I don't know what our position is on platform specific optimizations, but we could special case the use of pow if the performance difference really is that significant.
WRT the blanket implementation, I am starting to come around to agree with @aevyrie. Feels S-controversial, but silly to mark the whole PR because of this.
Good point that bevy_math should be focused on glam.
bevy_math uses glam as it's the most convenient and best fitting library. It's a primary library, not the only one. I think it's better to provide the implementations instead of making them do the whole new type dance if they dare use some other type.
It could be possible to have a feature to switch between blanket impl and only glam impls. But I don't find it clean and it feels like an overcomplicating due to a conflict in opinions. I don't expect anyone to like this approach, but that's just my opinion.
I don't know what our position is on platform specific optimizations
It's probably not worth it unless we had more confidence/data to suggest they were worthwhile.

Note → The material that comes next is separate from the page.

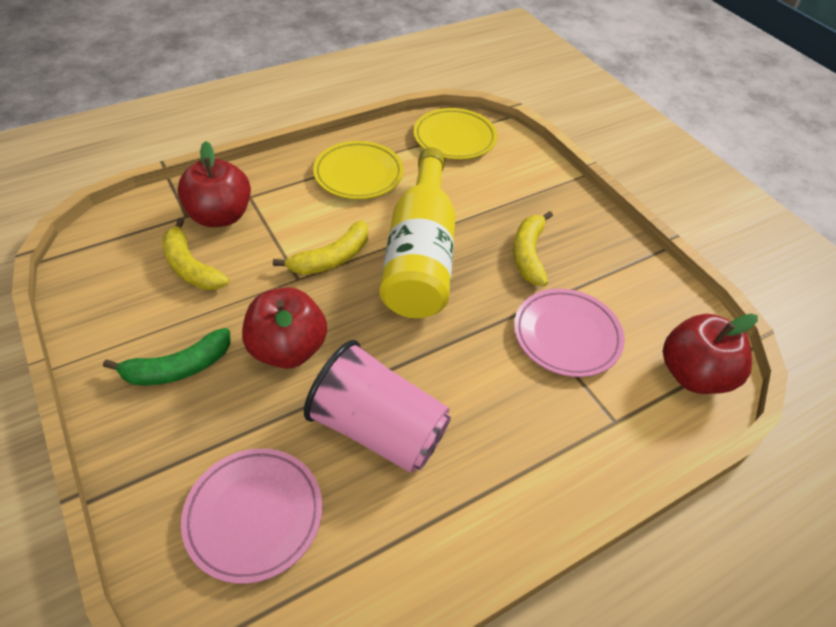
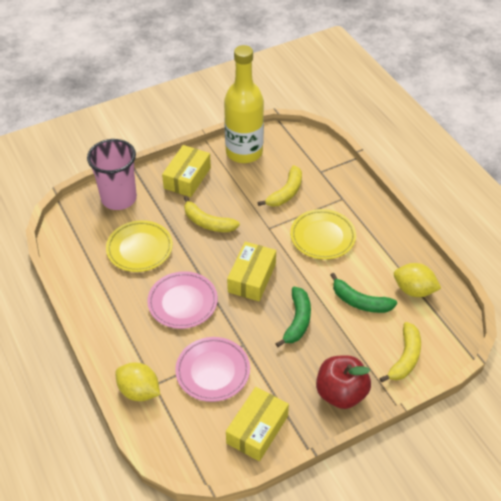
green banana: [103,328,231,385] = 1 -> [275,287,311,347] [331,273,397,313] = 2
red apple: [177,141,251,227] [242,287,327,369] [663,313,758,394] = 3 -> [316,355,371,409] = 1
yellow box: none = 0 -> [162,145,211,197] [226,387,289,461] [227,242,276,301] = 3
yellow lemon: none = 0 -> [115,362,160,401] [394,263,441,297] = 2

I think the change in this PR is probably fine. It's a bit of a trade on ARM, but a win on x86, at least with that one sample.
RE: blanket impl:
It's a primary library, not the only one.
Isn't it exactly the only one?
bevy_math only has 3 dependencies (now 4 with thiserror), only uses glam for math types, and exposes features for mint interoperation. Up to this point, bevy_math's M.O. has been to entirely use glam and rely on glam's mint feature to allow users to easily convert to/from glam types.
In other words, the behavior of bevy_math w.r.t. other math types has always been conversion. Without the blanket impl, you can just use the built in mint conversions (or bring your own):
let bezier = CubicBezier::<Vec3>::new([[
my_nalgebra_vec3_1.into(),
my_nalgebra_vec3_2.into(),
my_nalgebra_vec3_3.into(),
my_nalgebra_vec3_4.into(),
]])
.to_curve();
Sorry, my wording was a bit messed up. I meant "not the only one allowed to be used".
Regarding the mint feature, I was not aware of it's existence, and it does make the situation better.
At this point I am unsure on what to do, as the downsides of reverting the blanket impl again have been addressed.
I think if it were to be reverted, the list of types that the trait is impled on should be revised to make sure that it includes all the types that would possibly be used, from glam and std.